GOAL OF THE EXERCISE: Pick up the guest column about the proposed Ten Commandments monument in Poteau, Oklahoma, and keep writing it from its last sentence.

SELECTED PASSAGE:
• • •
Fields: A Most Un-American Document

BY SAM FIELDS
Guest Columnist

The god freaks love to see the Ten Commandments hanging in public buildings as often as Fire Exit signs. 

The latest attempt comes in Poteau, Oklahoma where the local yokels want to install a Ten Commandments monument on the courthouse lawn.

Apparently they believe that there is some connection between the Ten Commandments and the American legal system.

They could not be farther off.

Are they illiterate or just too busy to read?

Except for killing and stealing–both hardly original with the Ten Commandments–the rest is a moral code irrelevant to law and a screed against free enterprise.

Did I forget to mention it demands a state religion that requires everyone to worship the Jewish God and only the Jewish God?   

Not the Protestant Jesus and definitely not the polytheism of Catholics.  It goes without saying that Allah and Mohammad are not even in the running.
• • •
INPUT DATA:
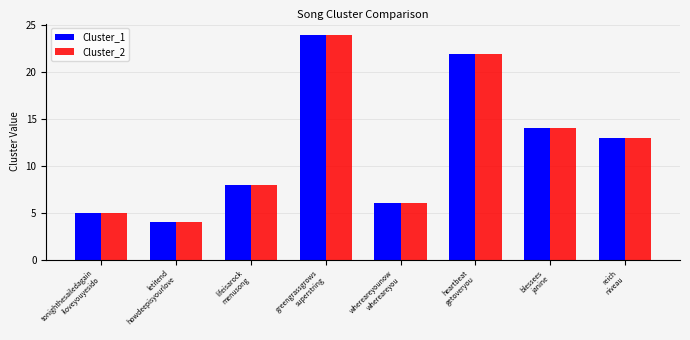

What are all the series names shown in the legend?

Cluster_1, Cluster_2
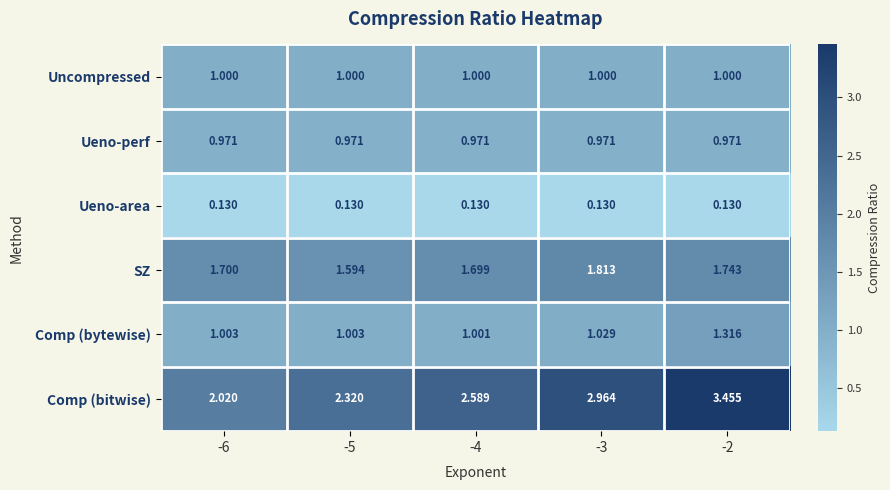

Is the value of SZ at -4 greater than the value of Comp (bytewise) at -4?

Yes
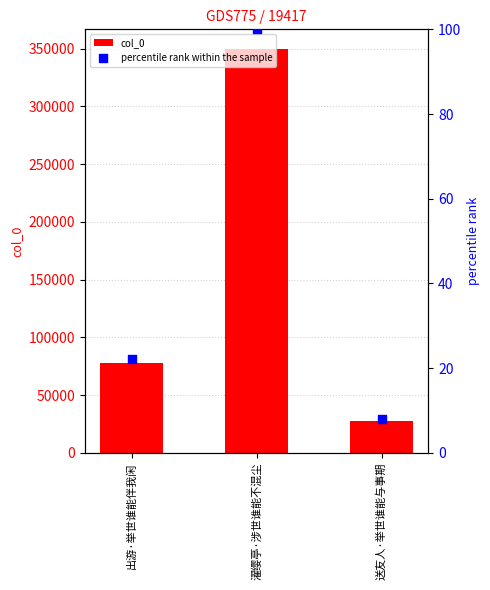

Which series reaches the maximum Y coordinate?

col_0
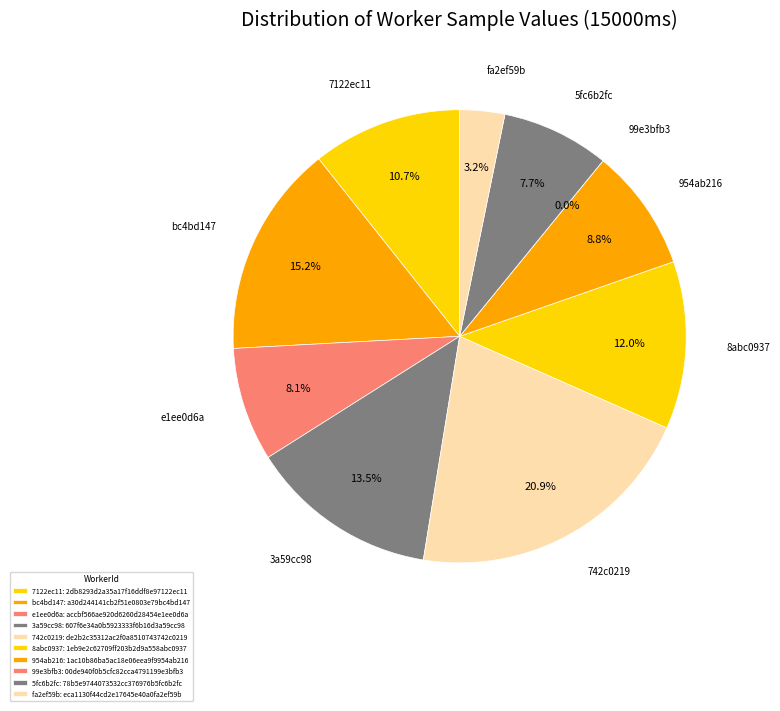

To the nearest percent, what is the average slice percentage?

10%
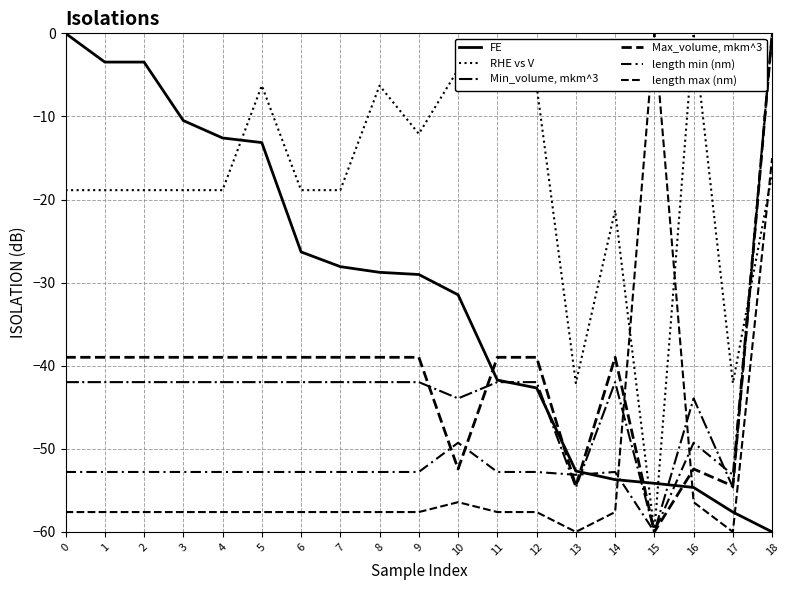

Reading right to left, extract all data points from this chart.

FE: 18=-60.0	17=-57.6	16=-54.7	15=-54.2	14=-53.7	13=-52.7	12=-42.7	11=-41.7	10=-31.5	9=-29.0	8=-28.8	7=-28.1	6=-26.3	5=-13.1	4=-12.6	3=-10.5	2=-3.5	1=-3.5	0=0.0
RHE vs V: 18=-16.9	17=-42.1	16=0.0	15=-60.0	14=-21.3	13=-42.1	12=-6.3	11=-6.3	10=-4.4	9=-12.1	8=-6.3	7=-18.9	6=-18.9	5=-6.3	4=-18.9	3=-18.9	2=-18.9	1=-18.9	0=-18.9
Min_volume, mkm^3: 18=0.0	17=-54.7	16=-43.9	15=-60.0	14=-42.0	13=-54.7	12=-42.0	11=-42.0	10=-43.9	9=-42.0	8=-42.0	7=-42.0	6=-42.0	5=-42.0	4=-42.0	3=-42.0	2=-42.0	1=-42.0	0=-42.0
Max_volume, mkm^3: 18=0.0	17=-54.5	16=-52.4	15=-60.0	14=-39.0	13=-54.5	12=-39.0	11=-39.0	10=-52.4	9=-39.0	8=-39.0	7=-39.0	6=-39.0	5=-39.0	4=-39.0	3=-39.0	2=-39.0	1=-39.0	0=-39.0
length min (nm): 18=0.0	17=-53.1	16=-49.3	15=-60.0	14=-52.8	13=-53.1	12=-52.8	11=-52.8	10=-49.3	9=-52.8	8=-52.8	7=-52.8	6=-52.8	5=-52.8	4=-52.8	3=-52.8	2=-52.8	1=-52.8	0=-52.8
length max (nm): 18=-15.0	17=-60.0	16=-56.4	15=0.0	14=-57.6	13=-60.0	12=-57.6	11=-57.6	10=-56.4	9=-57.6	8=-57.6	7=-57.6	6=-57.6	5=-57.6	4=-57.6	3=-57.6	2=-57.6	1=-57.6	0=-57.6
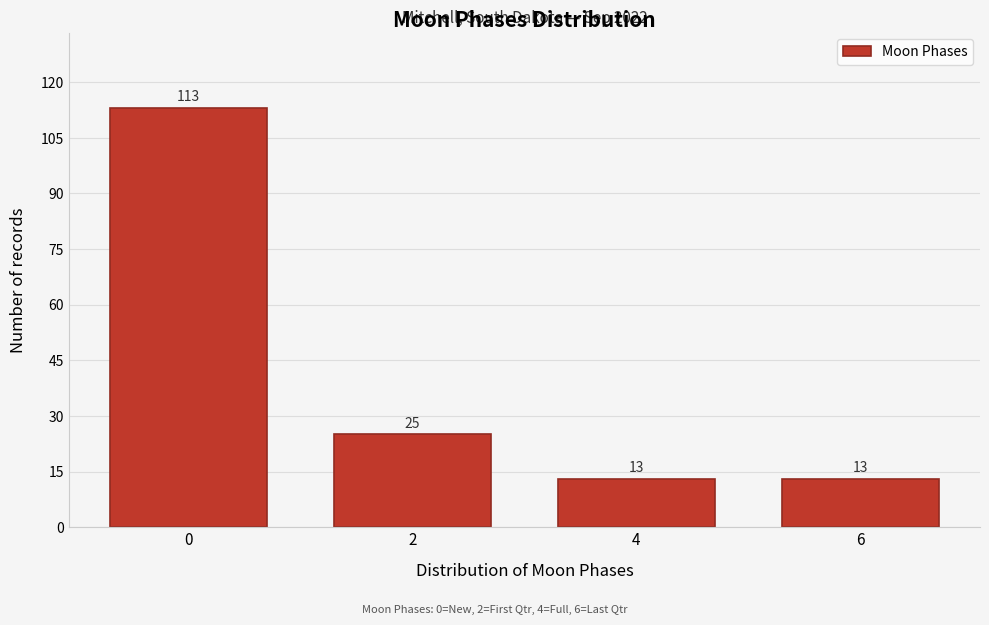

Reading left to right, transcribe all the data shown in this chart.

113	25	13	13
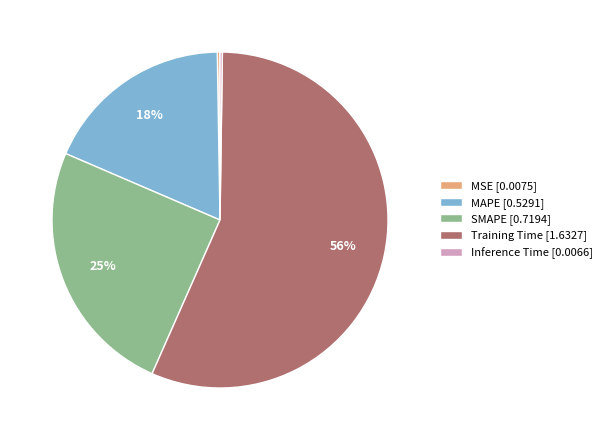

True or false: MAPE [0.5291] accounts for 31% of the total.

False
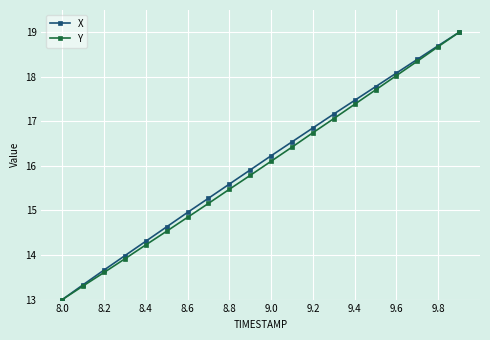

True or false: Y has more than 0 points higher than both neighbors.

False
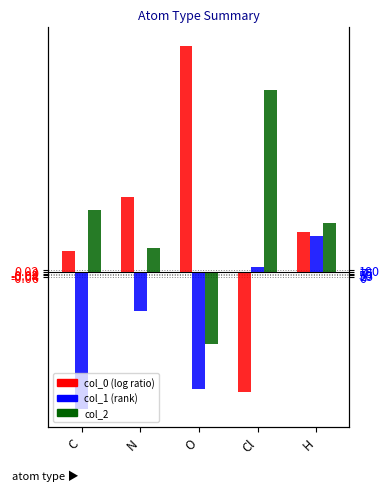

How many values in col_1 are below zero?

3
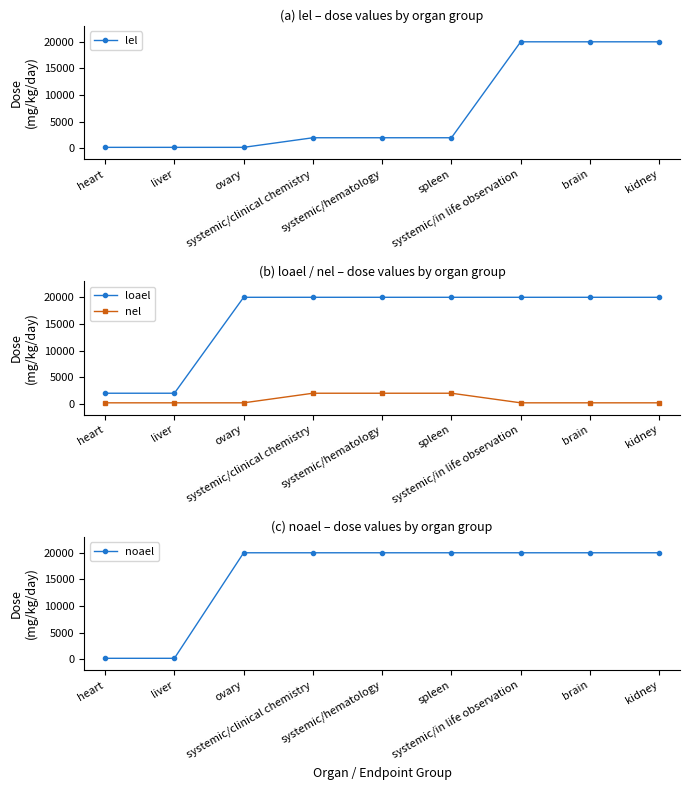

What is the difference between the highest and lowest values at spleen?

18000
• • •
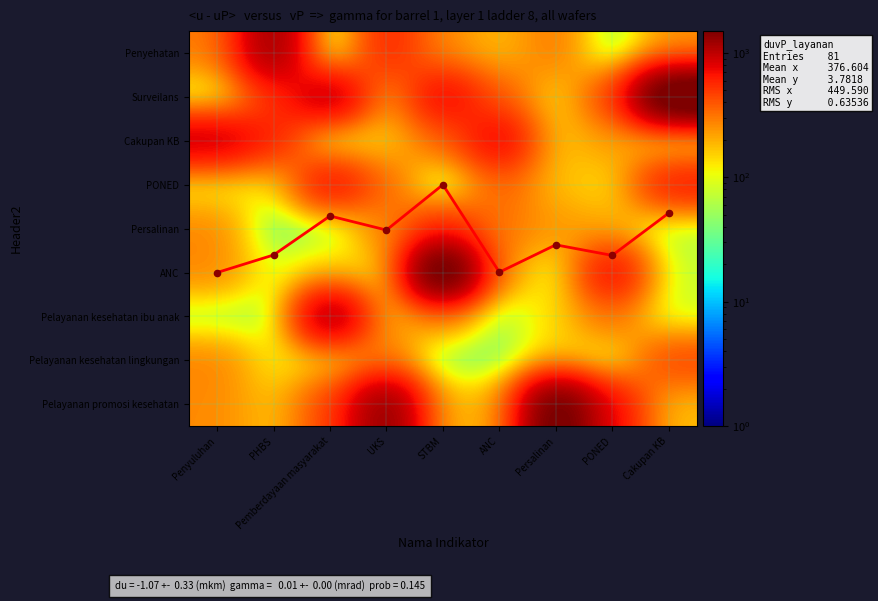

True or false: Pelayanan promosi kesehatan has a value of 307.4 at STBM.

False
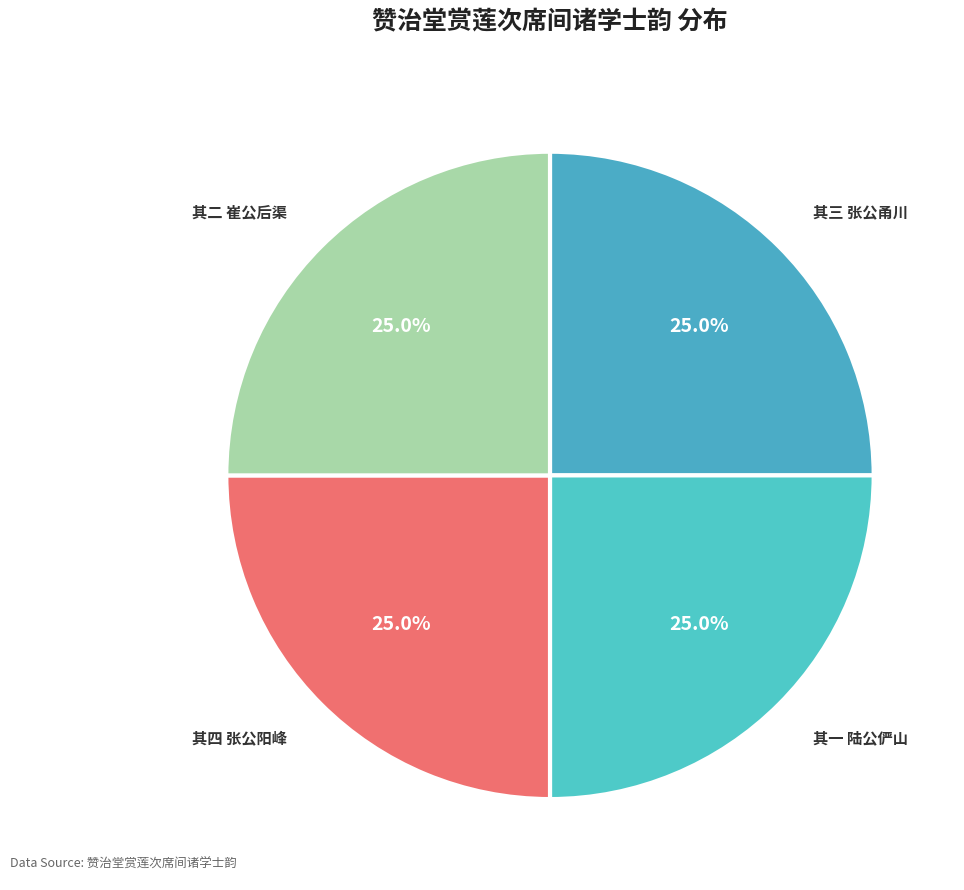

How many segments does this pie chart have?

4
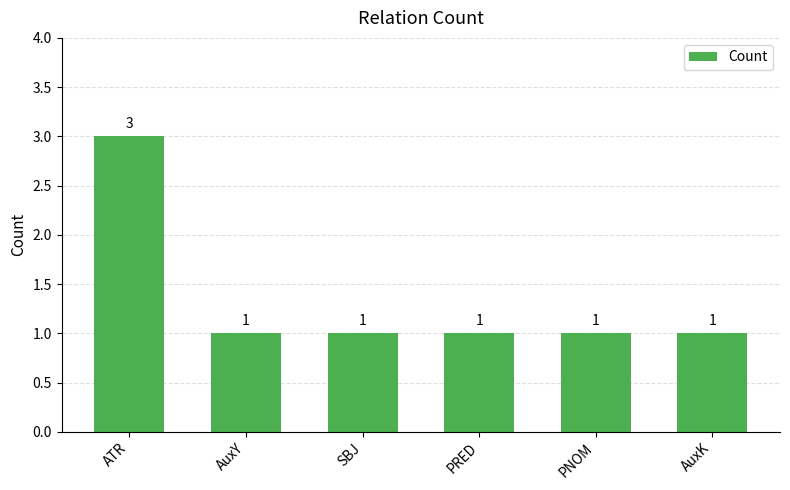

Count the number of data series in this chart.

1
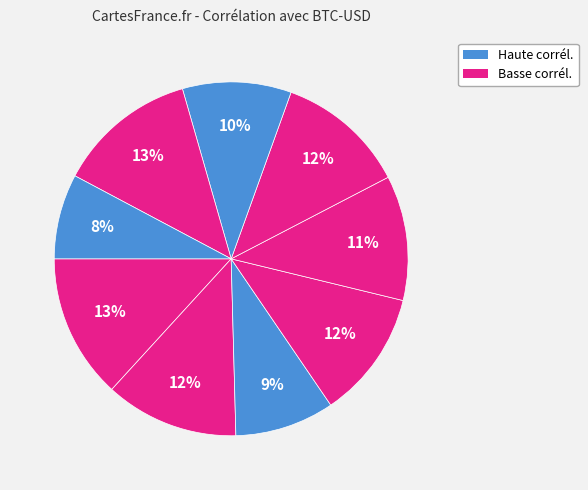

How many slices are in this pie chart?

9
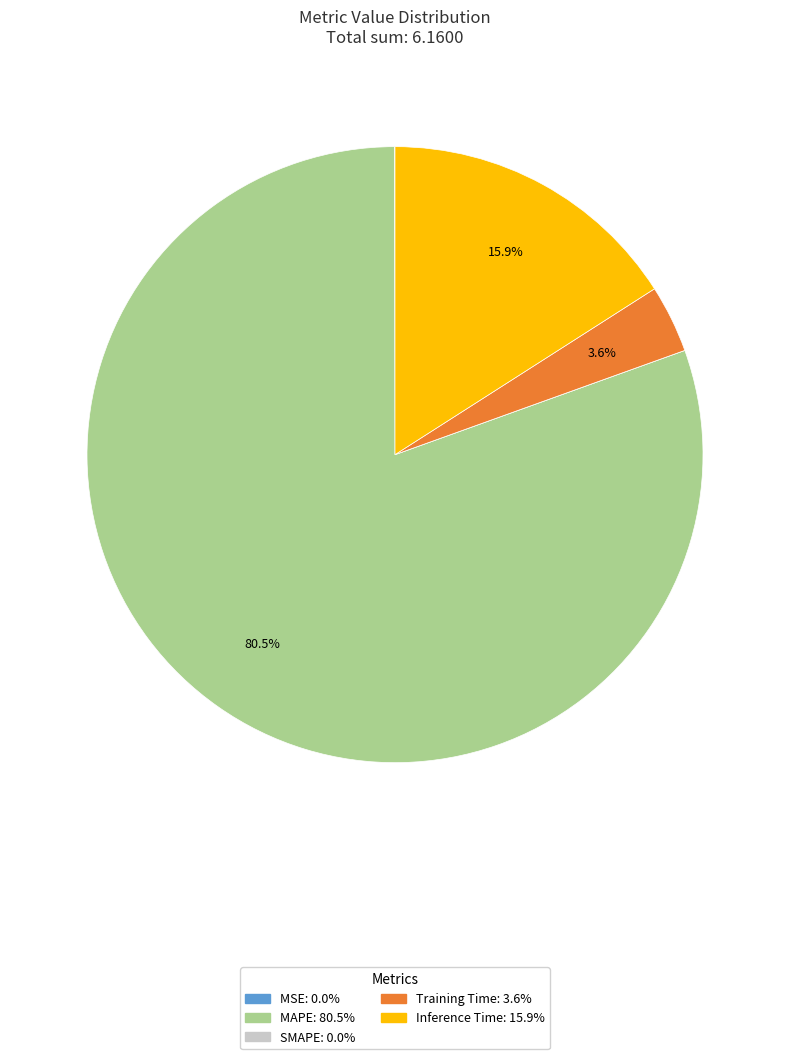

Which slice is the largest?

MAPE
• • •
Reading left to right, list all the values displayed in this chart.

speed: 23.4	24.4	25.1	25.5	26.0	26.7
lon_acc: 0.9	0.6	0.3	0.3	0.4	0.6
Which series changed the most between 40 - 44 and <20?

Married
• • •
ANSWER:
Admonitions to close your business on the Sabbath and not “covet your neighbors stuff are anti-free enterprise.  Coveting is the core value of capitalism. 

Look around your house. Ninety percent of what you own you don’t need. You just want it because your neighbor has it or because advertising convinced you that can’t live without a 60 inch HD plasma TV.

Want to see life without coveting?  Live like the Amish or back-to-earth hippie farmers. Thanks, but no thanks.

America is founded on the principles of “life, liberty and the pursuit of happiness. 

What Charlton Heston hath wrought rejects two out of three liberty and pursuit of happiness. 

The Poteau dustup is just the latest example that god freaks don’t really believe what the Bible says.  They are, however, convinced that the Bible says what they believe.

XXXXX

ONE: ‘You shall have no other gods before Me.

TWO: ‘You shall not make for yourself a carved image–any likeness of anything that is in heaven above, or that is in the earth beneath, or that is in the water under the earth.

THREE: ‘You shall not take the name of the LORD your God in vain.

FOUR: ‘Remember the Sabbath day, to keep it holy.

FIVE: ‘Honor your father and your mother.

SIX: ‘You shall not murder.

SEVEN: ‘You shall not commit adultery.

EIGHT: ‘You shall not steal.

NINE: ‘You shall not bear false witness against your neighbor.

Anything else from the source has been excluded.